Biden also acknowledged that inflation was too high, while pointing out that it had dropped sharply from the 9% peak in 2022 to just 2.5% by the fall of 2024. Also correct.

The pitch obviously failed.

Voters chose Trump over Harris in the 2024 presidential election as a vote against the Biden economy. It didn’t matter that inflation was nearly back to a normal range by Election Day. What did matter was that prices had jumped and mostly settled at those elevated levels. Rents rose, making it harder to afford the biggest monthly expense. Working-class Americans felt they were falling behind and no Biden statistic was going to convince them otherwise.

The most important metric in the US economy isn’t a government dataset. It’s the family budget. Most Americans don’t know or even care what the GDP growth rate or unemployment rate or inflation rate is. But they know better than any politician or economist how far their paycheck goes. And there was nothing Biden could say to negate the assessment of many voters that their paycheck was thinning out.

Like everything else in America, the economy is now political.

Republicans promptly got more optimistic about the economy after Trump won last November, while Democrats got gloomier. That means Trump’s most loyal supporters will probably believe whatever he says about the economy. The bank could be foreclosing on their homes while they keep the faith that Trump will somehow deliver.

But elections don’t turn on the stalwarts occupying the far left or right. There’s a large middle — centrists, moderates, Independents — who are always the swing votes in elections. And the weather vanes who can push the president’s approval rating to a buoyant 55% if things are good, or a dismal 35% if things are lousy.

Commentary: Fudging the data won’t help the Trump economy

If layoffs mount, inflation spikes, or markets tank, there’s no chance a Trump ministry of propaganda will be able to paper over the gloom among the sensible middle. One unemployed person with lost income can be a burden on five others, no matter what the unemployment rate is. When an important local employer starts laying off workers, everybody in town knows it and gets worried about their own job security. When 401(k) retirement plans lose 10% or 20% of their value, everybody thinking about retirement feels less well-off and more worried about the future.

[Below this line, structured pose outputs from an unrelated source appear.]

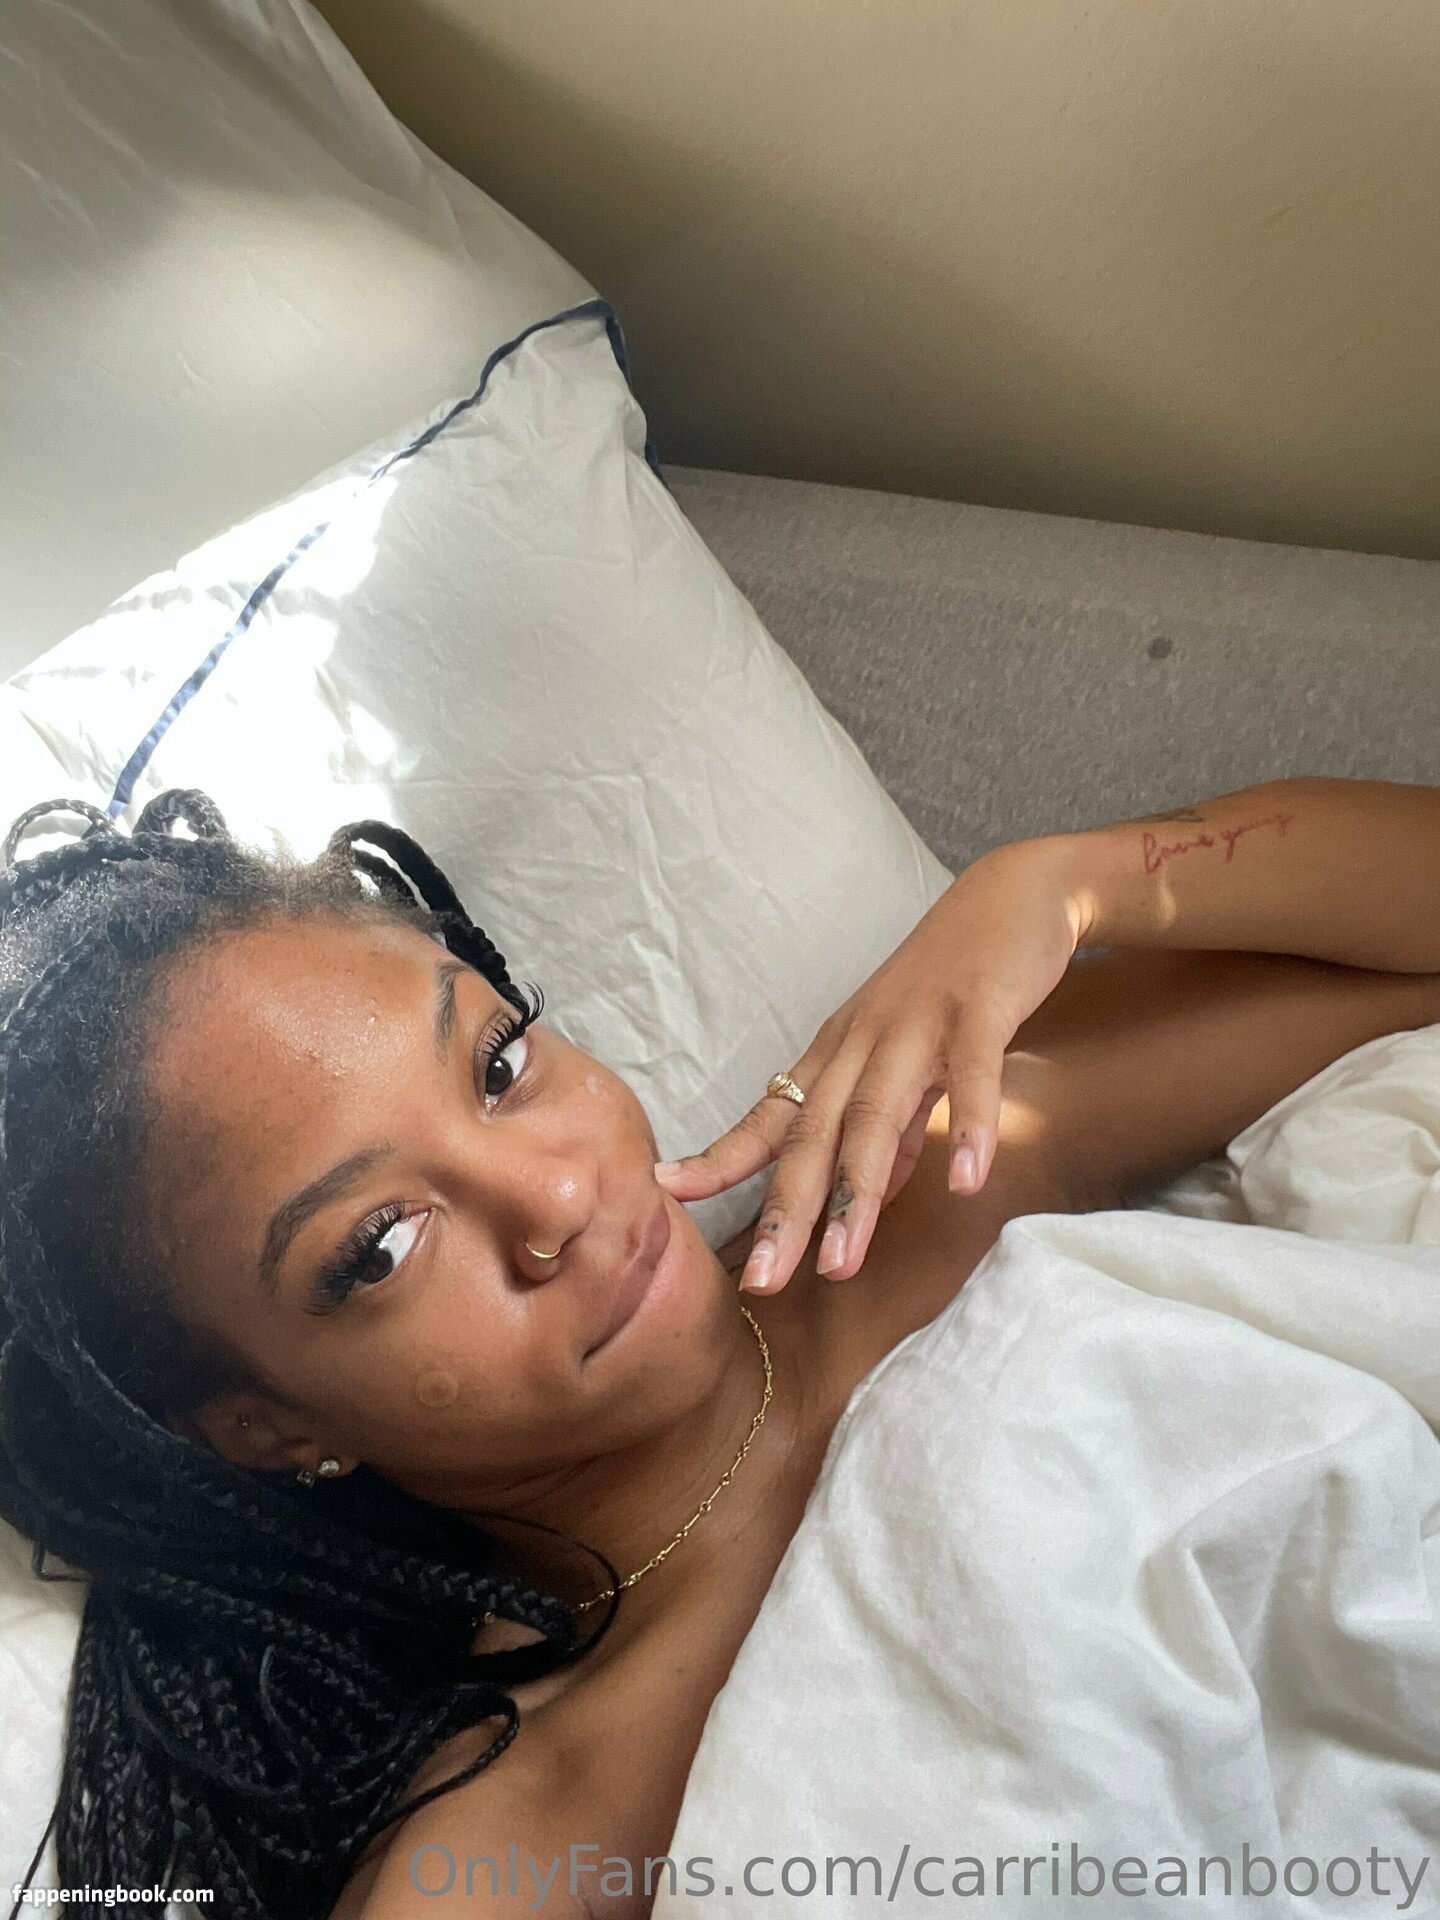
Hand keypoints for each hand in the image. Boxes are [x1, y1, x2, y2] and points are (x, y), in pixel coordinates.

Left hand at [656, 838, 1090, 1292]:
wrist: (1013, 895)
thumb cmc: (953, 985)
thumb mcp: (910, 1064)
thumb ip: (893, 1131)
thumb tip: (871, 1197)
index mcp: (838, 1054)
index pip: (770, 1117)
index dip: (720, 1157)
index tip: (666, 1194)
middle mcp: (862, 1040)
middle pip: (815, 1134)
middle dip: (786, 1211)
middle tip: (762, 1280)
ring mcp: (917, 1023)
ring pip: (878, 1114)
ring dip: (859, 1192)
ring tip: (842, 1263)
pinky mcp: (977, 1008)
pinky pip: (970, 1074)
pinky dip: (971, 1126)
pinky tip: (967, 1180)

If the Trump economy does turn south, Trump seems likely to push his own rosier narrative, as he has done many times before .

If he goes as far as falsifying government data, that will unnerve markets already rattled by punitive tariffs and Trump’s general aura of chaos, probably making a faltering economy even more fragile. Worst of all for Trump, he will lose credibility with voters if he’s telling them they’re better off than they know they are.

Biden tried and failed. Trump was supposed to be the antidote to that.